Start of Exercise materials

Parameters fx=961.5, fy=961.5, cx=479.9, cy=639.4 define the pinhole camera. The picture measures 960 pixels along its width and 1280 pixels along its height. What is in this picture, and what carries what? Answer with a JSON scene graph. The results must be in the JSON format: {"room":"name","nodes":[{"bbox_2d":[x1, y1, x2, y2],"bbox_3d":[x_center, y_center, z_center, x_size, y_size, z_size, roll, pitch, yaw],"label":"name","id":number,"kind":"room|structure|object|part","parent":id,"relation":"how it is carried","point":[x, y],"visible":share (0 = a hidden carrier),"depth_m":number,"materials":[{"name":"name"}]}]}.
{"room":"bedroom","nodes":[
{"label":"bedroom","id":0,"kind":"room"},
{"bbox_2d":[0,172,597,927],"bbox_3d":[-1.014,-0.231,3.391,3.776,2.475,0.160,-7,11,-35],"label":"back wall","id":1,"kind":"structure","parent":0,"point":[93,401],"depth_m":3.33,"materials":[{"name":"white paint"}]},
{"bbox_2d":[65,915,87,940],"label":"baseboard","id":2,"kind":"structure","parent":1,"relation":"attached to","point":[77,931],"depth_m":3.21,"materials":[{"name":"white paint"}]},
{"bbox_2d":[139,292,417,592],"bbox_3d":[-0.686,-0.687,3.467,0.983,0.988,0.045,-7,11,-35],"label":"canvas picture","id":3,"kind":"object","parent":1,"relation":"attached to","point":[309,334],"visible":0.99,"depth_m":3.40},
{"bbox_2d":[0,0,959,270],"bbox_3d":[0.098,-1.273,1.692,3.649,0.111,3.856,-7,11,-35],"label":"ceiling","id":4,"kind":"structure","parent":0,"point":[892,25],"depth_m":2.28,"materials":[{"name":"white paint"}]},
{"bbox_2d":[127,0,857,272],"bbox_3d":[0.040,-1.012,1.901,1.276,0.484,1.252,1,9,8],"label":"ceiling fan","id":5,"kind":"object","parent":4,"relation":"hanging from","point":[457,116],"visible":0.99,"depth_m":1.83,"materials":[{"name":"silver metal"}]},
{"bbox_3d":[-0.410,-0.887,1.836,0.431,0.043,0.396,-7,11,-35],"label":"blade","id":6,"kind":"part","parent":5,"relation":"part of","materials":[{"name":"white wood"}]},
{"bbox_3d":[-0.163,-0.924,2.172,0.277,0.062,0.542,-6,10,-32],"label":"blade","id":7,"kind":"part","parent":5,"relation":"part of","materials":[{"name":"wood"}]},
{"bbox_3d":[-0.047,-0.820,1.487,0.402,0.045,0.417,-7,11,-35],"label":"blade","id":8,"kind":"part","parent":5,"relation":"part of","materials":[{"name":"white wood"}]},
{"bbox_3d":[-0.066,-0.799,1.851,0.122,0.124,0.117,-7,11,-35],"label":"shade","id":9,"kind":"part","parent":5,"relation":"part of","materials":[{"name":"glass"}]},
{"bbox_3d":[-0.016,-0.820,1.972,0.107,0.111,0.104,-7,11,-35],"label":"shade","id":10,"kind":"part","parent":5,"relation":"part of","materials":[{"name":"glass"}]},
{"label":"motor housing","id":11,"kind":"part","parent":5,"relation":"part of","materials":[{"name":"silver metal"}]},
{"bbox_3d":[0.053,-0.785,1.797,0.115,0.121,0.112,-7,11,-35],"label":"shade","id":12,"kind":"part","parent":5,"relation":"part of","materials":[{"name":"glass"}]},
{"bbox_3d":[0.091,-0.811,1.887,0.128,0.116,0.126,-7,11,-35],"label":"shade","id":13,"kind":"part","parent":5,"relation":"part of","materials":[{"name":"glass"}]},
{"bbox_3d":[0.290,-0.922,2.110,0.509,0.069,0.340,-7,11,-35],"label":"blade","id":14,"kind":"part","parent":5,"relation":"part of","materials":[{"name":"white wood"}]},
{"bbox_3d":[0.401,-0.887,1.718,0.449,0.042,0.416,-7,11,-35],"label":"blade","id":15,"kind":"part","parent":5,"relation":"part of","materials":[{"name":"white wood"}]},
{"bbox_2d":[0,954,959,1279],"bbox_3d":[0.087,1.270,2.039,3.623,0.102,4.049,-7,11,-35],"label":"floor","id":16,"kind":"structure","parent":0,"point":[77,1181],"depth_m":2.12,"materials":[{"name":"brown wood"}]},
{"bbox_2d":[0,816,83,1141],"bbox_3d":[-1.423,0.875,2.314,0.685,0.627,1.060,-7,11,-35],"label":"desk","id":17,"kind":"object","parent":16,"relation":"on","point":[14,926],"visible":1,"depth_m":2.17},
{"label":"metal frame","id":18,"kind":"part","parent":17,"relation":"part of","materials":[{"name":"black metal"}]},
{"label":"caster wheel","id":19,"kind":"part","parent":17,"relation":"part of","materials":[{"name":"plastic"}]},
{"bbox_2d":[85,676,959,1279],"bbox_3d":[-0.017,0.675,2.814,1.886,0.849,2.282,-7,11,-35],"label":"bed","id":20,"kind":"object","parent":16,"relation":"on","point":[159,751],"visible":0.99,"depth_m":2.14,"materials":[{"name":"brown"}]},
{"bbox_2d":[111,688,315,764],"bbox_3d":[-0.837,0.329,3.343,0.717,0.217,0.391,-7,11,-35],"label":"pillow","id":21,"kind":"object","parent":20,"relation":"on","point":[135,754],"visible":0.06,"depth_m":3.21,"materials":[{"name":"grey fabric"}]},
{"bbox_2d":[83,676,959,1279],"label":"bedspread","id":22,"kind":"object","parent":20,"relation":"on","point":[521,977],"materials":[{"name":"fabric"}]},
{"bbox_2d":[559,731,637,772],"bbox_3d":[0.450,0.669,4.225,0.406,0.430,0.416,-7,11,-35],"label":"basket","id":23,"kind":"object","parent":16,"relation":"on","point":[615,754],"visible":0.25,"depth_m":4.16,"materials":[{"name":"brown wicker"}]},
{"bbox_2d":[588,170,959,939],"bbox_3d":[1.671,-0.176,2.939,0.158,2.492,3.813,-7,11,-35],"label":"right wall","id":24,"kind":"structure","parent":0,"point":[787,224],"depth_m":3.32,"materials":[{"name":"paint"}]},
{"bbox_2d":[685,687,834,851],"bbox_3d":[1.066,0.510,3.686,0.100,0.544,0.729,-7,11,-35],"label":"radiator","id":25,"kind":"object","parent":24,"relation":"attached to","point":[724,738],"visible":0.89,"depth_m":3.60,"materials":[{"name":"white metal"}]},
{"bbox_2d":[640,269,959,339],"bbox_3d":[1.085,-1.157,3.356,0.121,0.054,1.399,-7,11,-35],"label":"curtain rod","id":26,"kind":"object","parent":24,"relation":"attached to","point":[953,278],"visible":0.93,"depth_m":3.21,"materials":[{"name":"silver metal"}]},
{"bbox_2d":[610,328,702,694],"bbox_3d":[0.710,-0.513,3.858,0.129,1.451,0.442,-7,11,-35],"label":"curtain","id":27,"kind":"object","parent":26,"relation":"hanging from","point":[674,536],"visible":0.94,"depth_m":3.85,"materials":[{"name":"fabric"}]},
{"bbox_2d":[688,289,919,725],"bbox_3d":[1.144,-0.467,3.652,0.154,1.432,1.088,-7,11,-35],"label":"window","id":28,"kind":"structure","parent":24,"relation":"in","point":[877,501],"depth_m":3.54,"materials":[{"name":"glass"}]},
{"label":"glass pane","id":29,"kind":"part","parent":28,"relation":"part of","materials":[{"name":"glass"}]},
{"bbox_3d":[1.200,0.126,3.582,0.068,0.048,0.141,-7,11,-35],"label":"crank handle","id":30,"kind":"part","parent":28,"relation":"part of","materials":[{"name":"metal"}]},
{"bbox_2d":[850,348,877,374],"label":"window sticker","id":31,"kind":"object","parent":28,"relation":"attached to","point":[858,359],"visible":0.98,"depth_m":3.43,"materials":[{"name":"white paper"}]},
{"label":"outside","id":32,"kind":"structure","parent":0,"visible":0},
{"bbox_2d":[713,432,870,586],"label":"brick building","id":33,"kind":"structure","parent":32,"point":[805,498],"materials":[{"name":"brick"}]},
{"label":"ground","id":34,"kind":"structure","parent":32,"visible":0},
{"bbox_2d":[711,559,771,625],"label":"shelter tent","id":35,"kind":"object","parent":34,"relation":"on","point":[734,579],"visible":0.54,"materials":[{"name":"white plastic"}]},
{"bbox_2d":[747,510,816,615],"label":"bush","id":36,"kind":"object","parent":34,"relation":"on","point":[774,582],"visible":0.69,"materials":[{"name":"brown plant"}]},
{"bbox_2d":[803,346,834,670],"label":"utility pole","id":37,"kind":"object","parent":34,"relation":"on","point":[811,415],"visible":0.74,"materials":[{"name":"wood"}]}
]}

End of Exercise materials

**Task prompt:** Copy from the entries above each line in which the string "bedroom" can be found.

**Exercise solution:**
{"room":"bedroom","nodes":[
{"label":"bedroom","id":0,"kind":"room"},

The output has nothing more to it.